I was in a later model truck (Dodge I think) the other day looking at OBD codes and one of them was the truck complaining "incorrect engine oil used". My first thought was that kind of puts the kibosh on those folks bound and determined to put stuff like Rotella in everything. When the vehicle itself is telling you what you put in it is wrong that seems kind of hard to argue with.
My next thoughts were: what oil is supposed to be in it, what was put in it, and how the hell does it know? I wasn't in a position to ask any such questions or get answers anyway.

Just popped in my head after FordDude's post for some reason and I felt the urge to ramble.
 
Don't think you have to plan ahead to get oil... it's just that wanting 5W-20, which is used by modern cars, in conventional instead of synthetic, which is more preferred for older vehicles, is a bit of an oddball oil to want.

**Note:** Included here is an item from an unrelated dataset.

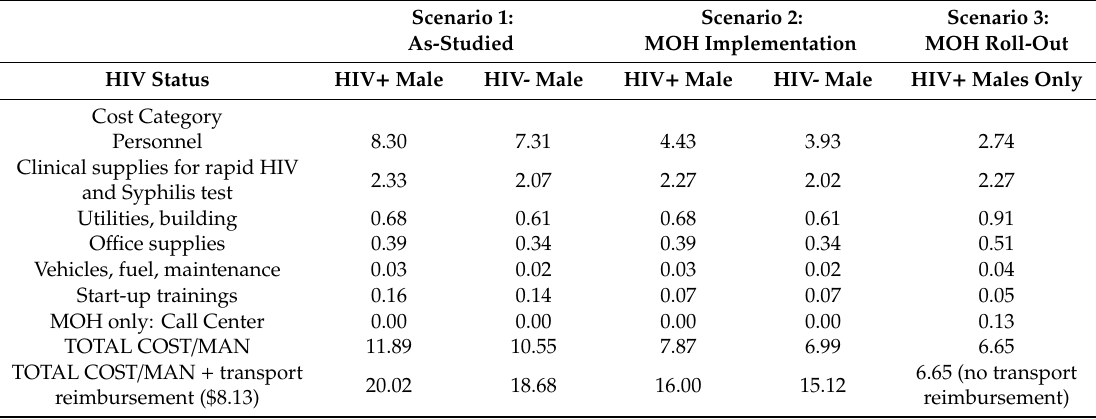
Table 2. Average costs per male tested for HIV in a clinic, as a result of secondary distribution of HIVST kits, per each scenario (2019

Myself, I use synthetic in both my cars. The 02 Escape gets Mobil1 5W-20, the '66 Mustang gets Mobil1 15W-50 (a special blend with a lot of zddp for flat tappet motors)... both get changed at ~7500 miles. Dunno, neither of them have exploded or had a meltdown yet.
 
I was in a later model truck (Dodge I think) the other day looking at OBD codes and one of them was the truck complaining "incorrect engine oil used". My first thought was that kind of puts the kibosh on those folks bound and determined to put stuff like Rotella in everything. When the vehicle itself is telling you what you put in it is wrong that seems kind of hard to argue with.
My next thoughts were: what oil is supposed to be in it, what was put in it, and how the hell does it know? I wasn't in a position to ask any such questions or get answers anyway.

Just popped in my head after FordDude's post for some reason and I felt the urge to ramble.
This one caught my attention as I wanted to know how it "knew". From what I found on the Web it is almost certainly oil pressure related. Failing sending unit being the most likely culprit. Seems it happens a lot when people first switch to synthetic as well. As I'm sure you noted, it shows up if reading codes but doesn't necessarily cause a light to show on the dash, depending on root cause of code. Apparently the same viscosity of synthetic yields a bit less oil pressure than the dino juice. Increased lubricity maybe? Another rabbit hole of research likely awaits me.